In those cases in which the party that filed the statement is so large or unique that disclosure of the data itself would destroy the confidentiality of that party, it is conceivable that total nondisclosure would be justified. But the Commission's witnesses testified that there are many thousands of such statements filed over a long period of time, and it seems highly improbable that the Commission will be able to establish that they must all be withheld.
This, too, will be an appropriate subject for the District Court on the remand, armed with the flexible tools cited by Mink. In particular, the Court should take note of the Supreme Court's suggestion that representative samples of the statements be examined, rather than the thousands that apparently exist.
Reversed and remanded.
FootNotes
The rules were subsequently adopted on July 1, 1970, 35 Fed.Reg. 10,988, and were upheld on review, Clay Broadcasting Corp. v. FCC, 464 F.2d 1313 (5th Cir. 1972). That, of course, does not affect the NCTA's claim, for the Act requires that the materials be made available to "any person."
The Commission made no attempt to set out its interpretation of this term, or to specify what monetary adjustments resulted from its use.
Finally, the letter stated generally:
Joint Appendix 49-51.
The Commission, however, took approximately 23 days to issue a total refusal. Moreover, it relied in part on a claim that some of the documents were the property of the Bureau of the Budget, yet it violated its own regulations mandating that in such a case the request be forwarded to the appropriate agency. See 47 C.F.R. § 0.451(b) (3) (1972).
We find all of this particularly troublesome in view of the fact that the Commission produced the documents requested in a majority of the NCTA's categories before moving for summary judgment.
This explanation seems inadequate because the March Notice included separate amounts for the operation of offices not directly responsible for regulating any particular industry. This seems to indicate that the $1,145,400 excluded unassigned costs.
The context in which the phrase appears destroys any support these words appear to provide for the Commission's argument that it has no independent responsibility to identify the documents. The full statement is: "The records must be identifiable by the person requesting them, i.e., a reasonable description enabling the Government employee to locate the requested records.
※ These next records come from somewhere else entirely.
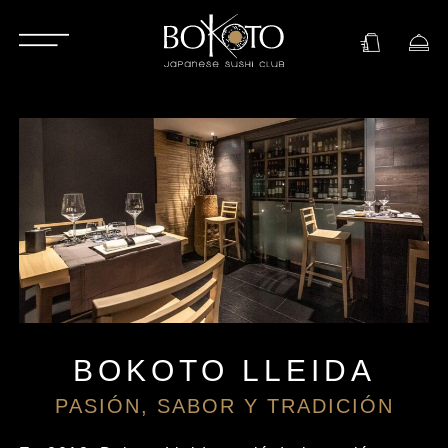
BOKOTO LLEIDA
PASIÓN, SABOR Y TRADICIÓN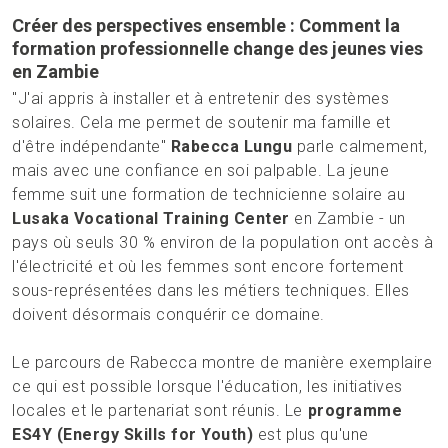
Créer des perspectives ensemble : Comment la
formation professionnelle change des jeunes vies
en Zambie
"J'ai appris à installer et à entretenir des systèmes
solaires. Cela me permet de soutenir ma famille et
d'être indépendante"
Rabecca Lungu
parle calmement,
mais avec une confiance en soi palpable. La jeune
femme suit une formation de technicienne solaire au
Lusaka Vocational Training Center
en Zambie - un
pays où seuls 30 % environ de la population ont accès à
l'électricité et où les femmes sont encore fortement
sous-représentées dans les métiers techniques. Elles
doivent désormais conquérir ce domaine.
Le parcours de Rabecca montre de manière exemplaire
ce qui est possible lorsque l'éducation, les initiatives
locales et le partenariat sont réunis. Le
programme
ES4Y (Energy Skills for Youth)
est plus qu'une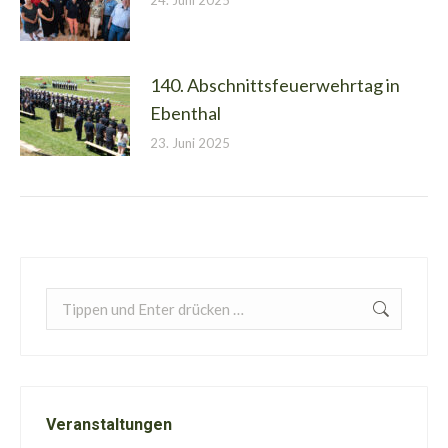
24. Juni 2025
140. Abschnittsfeuerwehrtag in
Ebenthal
23. Juni 2025
Search:
Veranstaltungen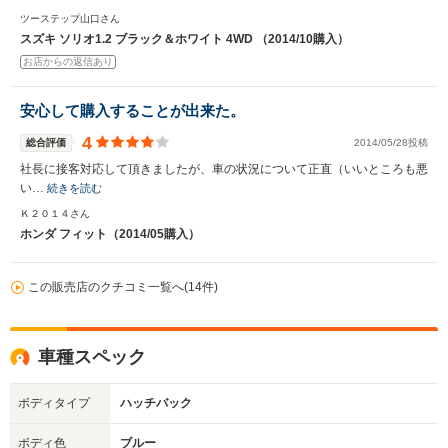
ツーステップ山口さん
スズキ ソリオ1.2 ブラック＆ホワイト 4WD （2014/10購入）
お店からの返信あり
安心して購入することが出来た。
4
総合評価
2014/05/28投稿
社長に接客対応して頂きましたが、車の状況について正直（いいところも悪
い…
続きを読む
Ｋ２０１４さん
ホンダ フィット（2014/05購入）
この販売店のクチコミ一覧へ(14件)
車種スペック
ボディタイプ
ハッチバック
ボディ色
ブルー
This requirement of identification is not to be used as a method of withholding records." Id. (emphasis added).
The legislative history indicates that the standards to be applied should correspond generally to the discovery rules applicable to civil suits in the District Courts. See id. The 1970 amendments to Rule 33, Fed.R.Civil Proc., are instructive in this regard. They establish an alternate procedure for answering interrogatories that require the responding party to examine its own records. The responding party now may make the records available for inspection instead of searching out the information himself.
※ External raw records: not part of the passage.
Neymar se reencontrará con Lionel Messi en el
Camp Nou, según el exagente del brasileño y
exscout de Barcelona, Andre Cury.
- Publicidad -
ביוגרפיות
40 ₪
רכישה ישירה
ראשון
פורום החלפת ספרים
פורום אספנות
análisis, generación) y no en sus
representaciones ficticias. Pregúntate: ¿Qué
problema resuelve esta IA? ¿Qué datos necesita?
But this rule does not exempt the responding party from all responsibility for identifying documents in his own files. Only if the requesting party can perform that task with equal facility can he be required to cull the responding party's files. In all other cases, even when identification requires the creation of new classes, the responding party must do it. See Budget Rent-A-Car of Missouri, Inc. v. Hertz Corp., 55 F.R.D. 354 (1972); 4A Moore, Federal Practice & Procedure, Advisory Committee Note, Amended Rule 33, ¶ 33.01[6], at 33-13 (1971).
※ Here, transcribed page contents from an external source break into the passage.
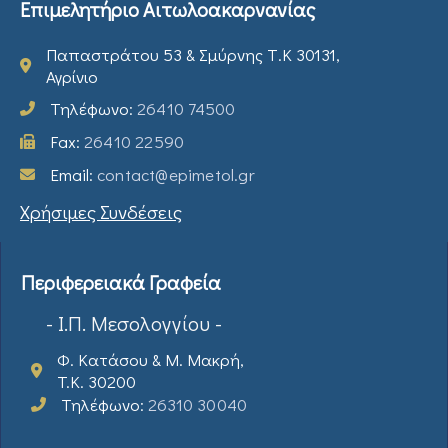
Επιμελητήριο Αιτωλοακαρνανίας
Παπαστράτου 53 & Σμύρνης Τ.Κ 30131,
Αγρίνιο
Τηλέφωνο:
26410 74500
Fax:
26410 22590
Email:
contact@epimetol.gr
Χρήσιμες Συνδέσεις
Περιφερειακά Γραφεία
- Ι.Π. Μεσολογγίου -
Φ. Κατάσου & Μ. Μακρή,
T.K. 30200
Τηλέφωνο:
26310 30040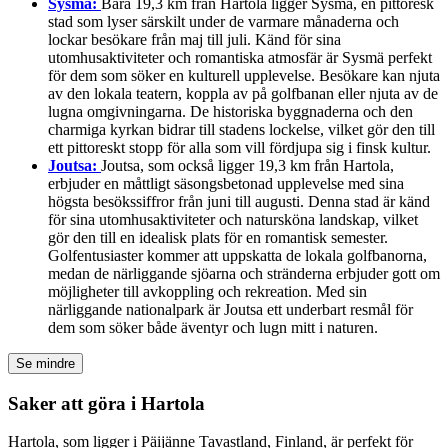
Sysmä:
Bara 19,3 km från Hartola ligger Sysmä, en pittoresk
stad som lyser särskilt under de varmare månaderna och
lockar besökare från maj till juli. Känd för sina
utomhusaktiviteter och romantiska atmosfär är Sysmä perfekt
för dem som söker en kulturell upplevelse. Besökare kan njuta
av den lokala teatern, koppla av på golfbanan eller njuta av de
lugna omgivningarna. De historiska byggnaderna och den
charmiga kyrkan bidrar till stadens lockelse, vilket gör den till
ett pittoreskt stopp för alla som vill fördjupa sig i finsk kultur.
Joutsa:
Joutsa, som också ligger 19,3 km från Hartola,
erbjuder en måttligt säsongsbetonad upplevelse med sina
högsta besökssiffror från juni till augusti. Denna stad är känd
för sina utomhusaktiviteter och natursköna landskap, vilket
gör den till en idealisk plats för en romantisk semester.
Golfentusiaster kommer att uppskatta de lokala golfbanorna,
medan de närliggande sjöarna och stränderna erbjuder gott om
möjligheter till avkoppling och rekreation. Med sin
närliggande nationalpark är Joutsa ett underbart resmål för
dem som söker både äventyr och lugn mitt i naturen.
Se mindre
Saker att göra i Hartola
Hartola, som ligger i Päijänne Tavastland, Finland, är perfekt för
This limited scope of review does not exclude review of the underlying facts and assumptions upon which the agency acted. The agency has a responsibility to maintain its ability to produce this information at least until final adjudication of the rule.
This approach was taken in Grumman Aircraft Engineering Corp. v. Renegotiation Board, C.A., 325 F.Supp. 1146 (D.D. C. 1971), on remand from this court's decision, 138 U.S.App.D.C. 147, 425 F.2d 578 (1970).